MANILA, Philippines - The Department of Education (DepEd) will intensify its nutrition program next year to help more students to go to school and reduce the country's dropout rate.
Education Secretary Armin Luistro told senators during a hearing on the DepEd's budget for 2012 that one of their targets next year is to have vegetable gardens in schools.
He said this will be done in coordination with the Agriculture and Environment and Natural Resources Departments.
"Our hope is that that would be more sustainable. The students, because they see themselves as part of growing them, will learn to eat vegetables," Luistro said.
Another program the DepEd aims to begin next year is coming up with small packets containing rice, sesame seeds, mongo, and other important nutrients to be distributed to students.
"It's the type that you mix with some other dish just to make sure that the essential nutrition is there," Luistro said.
Luistro noted that some 500,000 students in the country are malnourished.
In a previous hearing on Monday, he said poor nutrition causes students to drop out of school.
"We cannot talk about bringing them to school and teaching them ABC unless we feed them," the secretary said.
Senators urged education officials to prioritize the DepEd's nutrition program, which has a P77 million budget for next year.
Sen.
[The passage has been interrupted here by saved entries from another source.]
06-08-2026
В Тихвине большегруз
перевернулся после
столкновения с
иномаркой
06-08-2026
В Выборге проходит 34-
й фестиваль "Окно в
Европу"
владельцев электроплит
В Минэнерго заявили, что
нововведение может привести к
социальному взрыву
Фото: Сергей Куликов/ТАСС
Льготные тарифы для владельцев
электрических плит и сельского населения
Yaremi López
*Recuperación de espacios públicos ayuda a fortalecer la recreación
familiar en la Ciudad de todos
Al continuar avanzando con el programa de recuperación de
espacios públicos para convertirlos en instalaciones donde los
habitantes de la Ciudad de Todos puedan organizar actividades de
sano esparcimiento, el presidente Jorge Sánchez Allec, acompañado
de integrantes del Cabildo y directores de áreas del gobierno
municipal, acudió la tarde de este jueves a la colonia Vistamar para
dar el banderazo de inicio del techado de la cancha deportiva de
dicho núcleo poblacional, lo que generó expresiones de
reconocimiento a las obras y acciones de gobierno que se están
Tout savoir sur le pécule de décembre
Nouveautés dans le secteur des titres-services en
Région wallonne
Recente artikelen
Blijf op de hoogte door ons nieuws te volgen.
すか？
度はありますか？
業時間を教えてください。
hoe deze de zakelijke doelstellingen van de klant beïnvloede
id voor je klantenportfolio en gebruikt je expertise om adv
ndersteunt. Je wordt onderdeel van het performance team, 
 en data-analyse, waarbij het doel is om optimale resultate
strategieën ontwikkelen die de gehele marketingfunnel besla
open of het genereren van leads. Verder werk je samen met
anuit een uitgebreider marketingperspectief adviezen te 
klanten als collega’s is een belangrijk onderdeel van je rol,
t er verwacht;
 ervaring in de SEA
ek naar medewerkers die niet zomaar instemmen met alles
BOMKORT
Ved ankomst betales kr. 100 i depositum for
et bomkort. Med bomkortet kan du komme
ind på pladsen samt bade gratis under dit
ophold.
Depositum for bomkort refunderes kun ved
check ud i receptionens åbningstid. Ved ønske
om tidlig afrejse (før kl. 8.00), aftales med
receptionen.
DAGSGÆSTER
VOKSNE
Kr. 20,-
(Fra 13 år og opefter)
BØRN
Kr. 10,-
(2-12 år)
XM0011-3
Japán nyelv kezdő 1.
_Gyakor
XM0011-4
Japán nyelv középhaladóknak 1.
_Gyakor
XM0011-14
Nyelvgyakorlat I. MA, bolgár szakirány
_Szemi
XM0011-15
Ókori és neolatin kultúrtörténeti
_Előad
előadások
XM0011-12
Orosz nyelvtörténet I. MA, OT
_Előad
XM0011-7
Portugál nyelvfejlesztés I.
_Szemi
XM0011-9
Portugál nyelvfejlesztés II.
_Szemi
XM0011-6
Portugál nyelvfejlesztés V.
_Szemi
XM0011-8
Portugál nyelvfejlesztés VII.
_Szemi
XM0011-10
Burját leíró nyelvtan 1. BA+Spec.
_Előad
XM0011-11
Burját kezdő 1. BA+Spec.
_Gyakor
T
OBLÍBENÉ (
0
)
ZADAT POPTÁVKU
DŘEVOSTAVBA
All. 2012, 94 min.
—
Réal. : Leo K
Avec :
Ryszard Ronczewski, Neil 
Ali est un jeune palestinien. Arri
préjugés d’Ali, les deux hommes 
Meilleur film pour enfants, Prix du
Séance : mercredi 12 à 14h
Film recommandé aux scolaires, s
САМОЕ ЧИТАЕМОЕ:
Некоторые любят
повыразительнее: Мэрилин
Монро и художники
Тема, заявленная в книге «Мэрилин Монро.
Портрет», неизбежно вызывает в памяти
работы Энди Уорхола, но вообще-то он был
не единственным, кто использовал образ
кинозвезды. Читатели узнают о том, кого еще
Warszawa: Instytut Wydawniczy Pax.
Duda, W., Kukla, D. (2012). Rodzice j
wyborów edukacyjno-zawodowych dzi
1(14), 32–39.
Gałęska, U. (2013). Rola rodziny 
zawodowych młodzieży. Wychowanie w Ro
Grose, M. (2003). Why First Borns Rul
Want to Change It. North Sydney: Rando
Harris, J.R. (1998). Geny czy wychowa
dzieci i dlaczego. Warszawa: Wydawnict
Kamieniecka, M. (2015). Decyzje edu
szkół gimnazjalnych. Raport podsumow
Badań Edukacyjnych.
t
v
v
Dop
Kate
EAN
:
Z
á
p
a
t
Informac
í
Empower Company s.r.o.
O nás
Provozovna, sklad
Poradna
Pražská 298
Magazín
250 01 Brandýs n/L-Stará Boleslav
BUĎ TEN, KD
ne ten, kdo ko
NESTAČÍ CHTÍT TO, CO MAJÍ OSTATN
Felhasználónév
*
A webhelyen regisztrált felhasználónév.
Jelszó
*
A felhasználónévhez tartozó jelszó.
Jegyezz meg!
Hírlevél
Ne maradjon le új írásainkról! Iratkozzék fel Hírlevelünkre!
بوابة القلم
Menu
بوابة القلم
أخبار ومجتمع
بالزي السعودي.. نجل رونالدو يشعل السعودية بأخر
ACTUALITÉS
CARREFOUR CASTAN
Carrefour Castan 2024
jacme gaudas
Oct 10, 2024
Gregorio Honasan stressed that students should be both "smarter and healthier."
Senate education committee chairman Edgardo Angara, meanwhile, suggested that the DepEd integrate its feeding program with that of the Department of Social Welfare and Development so that more children would benefit.
"If we target grades 3, 4, and 5, we are targeting already the group that is very vulnerable to malnutrition," he told reporters after the hearing.